Dataset excerpts:

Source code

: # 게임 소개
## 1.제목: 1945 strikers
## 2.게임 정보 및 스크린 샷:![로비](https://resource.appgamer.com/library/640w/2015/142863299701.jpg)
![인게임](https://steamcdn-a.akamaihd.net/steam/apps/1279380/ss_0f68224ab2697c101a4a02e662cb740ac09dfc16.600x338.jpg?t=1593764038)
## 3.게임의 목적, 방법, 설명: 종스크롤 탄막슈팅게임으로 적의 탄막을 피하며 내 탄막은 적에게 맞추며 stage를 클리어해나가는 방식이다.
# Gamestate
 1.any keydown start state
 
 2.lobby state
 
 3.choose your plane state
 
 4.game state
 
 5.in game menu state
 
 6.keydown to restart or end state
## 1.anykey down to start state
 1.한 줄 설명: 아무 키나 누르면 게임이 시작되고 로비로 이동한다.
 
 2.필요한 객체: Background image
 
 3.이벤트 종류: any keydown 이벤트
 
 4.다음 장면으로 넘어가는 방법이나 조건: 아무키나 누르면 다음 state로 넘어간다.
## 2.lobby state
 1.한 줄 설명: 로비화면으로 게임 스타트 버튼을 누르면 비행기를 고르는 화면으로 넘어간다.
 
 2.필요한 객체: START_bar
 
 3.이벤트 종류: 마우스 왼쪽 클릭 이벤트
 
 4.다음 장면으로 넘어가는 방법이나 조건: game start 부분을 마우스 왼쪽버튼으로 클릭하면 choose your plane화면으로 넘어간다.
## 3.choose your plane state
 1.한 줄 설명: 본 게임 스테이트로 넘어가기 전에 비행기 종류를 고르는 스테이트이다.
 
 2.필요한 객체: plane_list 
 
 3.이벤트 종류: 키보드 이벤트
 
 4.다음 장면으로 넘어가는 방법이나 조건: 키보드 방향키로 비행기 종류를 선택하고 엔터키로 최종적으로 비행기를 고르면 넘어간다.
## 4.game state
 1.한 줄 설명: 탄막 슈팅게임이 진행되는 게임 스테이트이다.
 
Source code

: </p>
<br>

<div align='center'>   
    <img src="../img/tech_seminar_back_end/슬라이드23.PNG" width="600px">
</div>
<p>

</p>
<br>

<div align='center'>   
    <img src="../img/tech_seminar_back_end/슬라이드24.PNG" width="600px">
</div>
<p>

**Problem requirements**
Every entry must be given again exactly as it reads.

**Result**
Source code

: # 게임 소개
## 1.제목: 1945 strikers
## 2.게임 정보 및 스크린 샷:![로비](https://resource.appgamer.com/library/640w/2015/142863299701.jpg)
![인게임](https://steamcdn-a.akamaihd.net/steam/apps/1279380/ss_0f68224ab2697c101a4a02e662cb740ac09dfc16.600x338.jpg?t=1593764038)
## 3.게임의 목적, 방법, 설명: 종스크롤 탄막슈팅게임으로 적의 탄막을 피하며 내 탄막은 적에게 맞추며 stage를 클리어해나가는 방식이다.
# Gamestate
 1.any keydown start state
 
 2.lobby state
 
 3.choose your plane state
 
 4.game state
 
 5.in game menu state
 
 6.keydown to restart or end state
## 1.anykey down to start state
 1.한 줄 설명: 아무 키나 누르면 게임이 시작되고 로비로 이동한다.
 
 2.필요한 객체: Background image
 
 3.이벤트 종류: any keydown 이벤트
 
 4.다음 장면으로 넘어가는 방법이나 조건: 아무키나 누르면 다음 state로 넘어간다.
## 2.lobby state
 1.한 줄 설명: 로비화면으로 게임 스타트 버튼을 누르면 비행기를 고르는 화면으로 넘어간다.
 
 2.필요한 객체: START_bar
 
 3.이벤트 종류: 마우스 왼쪽 클릭 이벤트
 
 4.다음 장면으로 넘어가는 방법이나 조건: game start 부분을 마우스 왼쪽버튼으로 클릭하면 choose your plane화면으로 넘어간다.
## 3.choose your plane state
 1.한 줄 설명: 본 게임 스테이트로 넘어가기 전에 비행기 종류를 고르는 스테이트이다.
 
 2.필요한 객체: plane_list 
 
 3.이벤트 종류: 키보드 이벤트
 
 4.다음 장면으로 넘어가는 방법이나 조건: 키보드 방향키로 비행기 종류를 선택하고 엔터키로 최종적으로 비행기를 고르면 넘어간다.
## 4.game state
 1.한 줄 설명: 탄막 슈팅게임이 진행되는 게임 스테이트이다.
 
Source code

: </p>
<br>

<div align='center'>   
    <img src="../img/tech_seminar_back_end/슬라이드23.PNG" width="600px">
</div>
<p>

</p>
<br>

<div align='center'>   
    <img src="../img/tech_seminar_back_end/슬라이드24.PNG" width="600px">
</div>
<p>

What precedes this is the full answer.